In Palm Beach County, for example, the Sun Sentinel reports that school nurses have been given permission to administer medical cannabis to students as the nurses are county health officials and technically not employed by the schools.
In other counties, both parents and principals have had to do more maneuvering. In Escambia County, for example, parents must go to the nurse’s office to administer medical marijuana to their children and then take the medicine home with them. According to a report from the Pensacola News Journal, school officials came up with this policy because they didn’t want to store medical marijuana on campus.
Meanwhile in Broward County, the principal of each school has been given the authority to determine how and where medical cannabis will be administered to students so long as it is in the form of an edible, oil or cream and the parent of the child submits a formal request to the school 48 hours before administering the medicine.

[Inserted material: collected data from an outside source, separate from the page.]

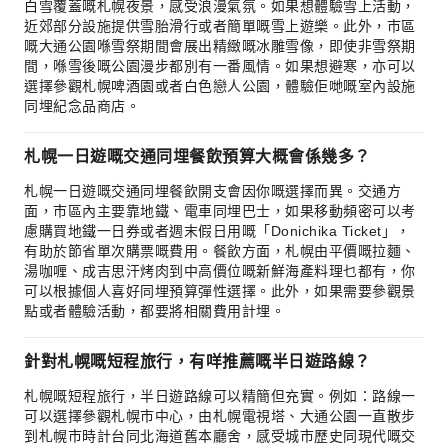
白雪覆蓋嘅札幌夜景，感受浪漫氣氛。如果想體驗雪上活動，
近郊部分設施提供雪胎滑行或者簡單嘅雪上遊樂。此外，市區
嘅大通公園喺雪祭期間會展出精緻嘅冰雕雪像，即使非雪祭期
間，喺雪後嘅公園漫步都別有一番風情。如果想避寒，亦可以
選擇參觀札幌啤酒園或者白色戀人公園，體驗佢哋嘅室內設施
同埋紀念品商店。
札幌一日遊嘅交通同埋餐飲預算大概會係幾多？
札幌一日遊嘅交通同埋餐飲開支會因你嘅選擇而異。交通方
面，市區內主要靠地鐵、電車同埋巴士，如果移動頻密可以考
慮購買地鐵一日券或者週末假日用嘅「Donichika Ticket」，
有助於節省單次購票嘅費用。餐飲方面，札幌由平價嘅拉麵、
湯咖喱、成吉思汗烤肉到中高價位嘅新鮮海產料理乜都有，你
可以根據個人喜好同埋預算彈性選擇。此外，如果需要參觀景
點或者體驗活動，都要將相關費用計埋。
針對札幌嘅短程旅行，有咩推薦嘅半日遊路線？
札幌嘅短程旅行，半日遊路線可以精簡但充實。例如：路線一
可以選擇參觀札幌市中心，由札幌電視塔、大通公園一直散步
到札幌市時計台同北海道舊本廳舍，感受城市歷史同現代嘅交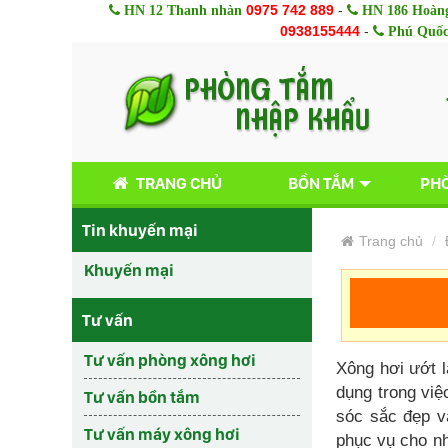
0975 742 889
-
HN 12 Thanh nhàn
HN 186 Hoàng
0938155444
-
Phú Quố
TRANG CHỦ
BỒN TẮM
PHÒ
Tin khuyến mại
Trang chủ
Khuyến mại
Tư vấn
Tư vấn phòng xông hơi
Xông hơi ướt l
dụng trong việ
Tư vấn bồn tắm
sóc sắc đẹp v
Tư vấn máy xông hơi
phục vụ cho nh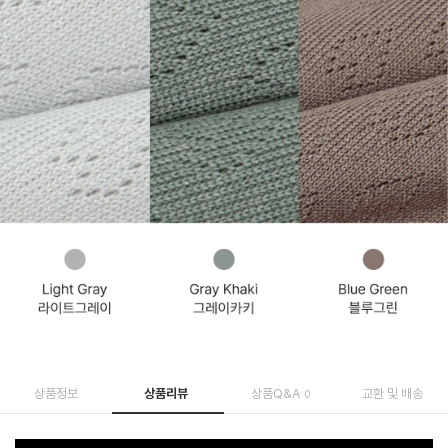
상품정보
상품리뷰
상품Q&A
교환 및 배송
0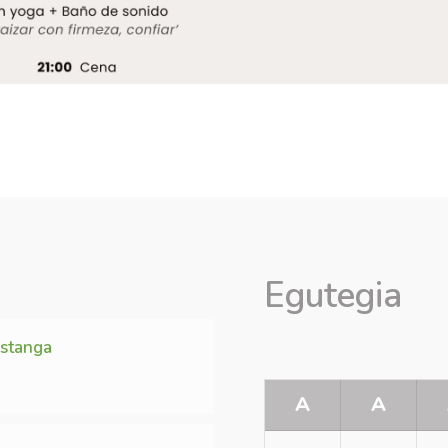
Egutegia
Estanga
A
A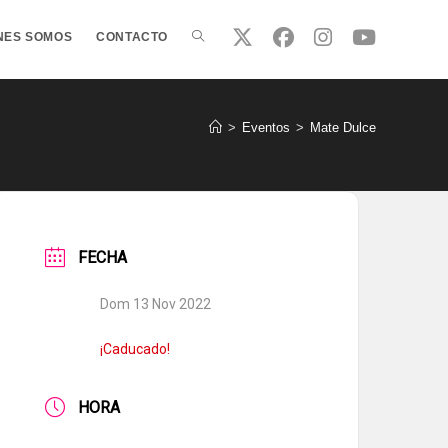
ALTERNAR
NES SOMOS
CONTACTO
BÚSQUEDA
>
Eventos
>
Mate Dulce
DE
FECHA
LA
Dom 13 Nov 2022
WEB
¡Caducado!
HORA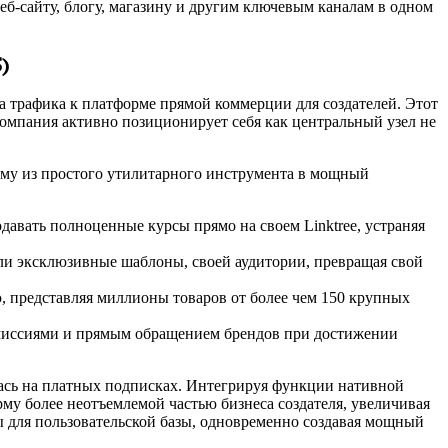
еб-сайту, блогу, магазину и другим ключевым каналам в одном
)
ра трафика к платформе прямой коммерции для создателей. Этот
Компания активно позиционирует себя как центральный узел не
му из простого утилитарного инструмента в мощный
одавать полноценные курсы прямо на своем Linktree, устраняя
или эксклюзивные шаблоны, своей аудитории, превращая свой
, представляя миллионы товаров от более чем 150 крупных
омиссиями и прямым обращением брендов при достижении
лась на платных подписках. Интегрируя функции нативной
рму более неотъемлемой частью бизнеса создателя, увеличивая
ы для пользовательской базы, одновременно создавая мощный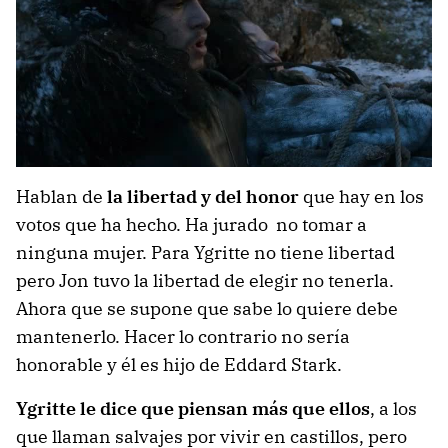
Hablan de
la libertad y del honor
que hay en los
votos que ha hecho. Ha jurado no tomar a
ninguna mujer. Para Ygritte no tiene libertad
pero Jon tuvo la libertad de elegir no tenerla.
Ahora que se supone que sabe lo quiere debe
mantenerlo. Hacer lo contrario no sería
honorable y él es hijo de Eddard Stark.
Ygritte le dice que piensan más que ellos
, a los
que llaman salvajes por vivir en castillos, pero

Part of the hesitation from administrators at Florida schools comes from the federal ban on cannabis under the Controlled Substances Act. That ban prevents students from medicating on campus because much of the federal funding that schools receive is contingent on those schools remaining drug-free.
Under the previous administration, some school officials said that they had more relaxed policies, but with Jeff Sessions in charge of the Department of Justice, they fear that the federal government would be more likely to penalize them.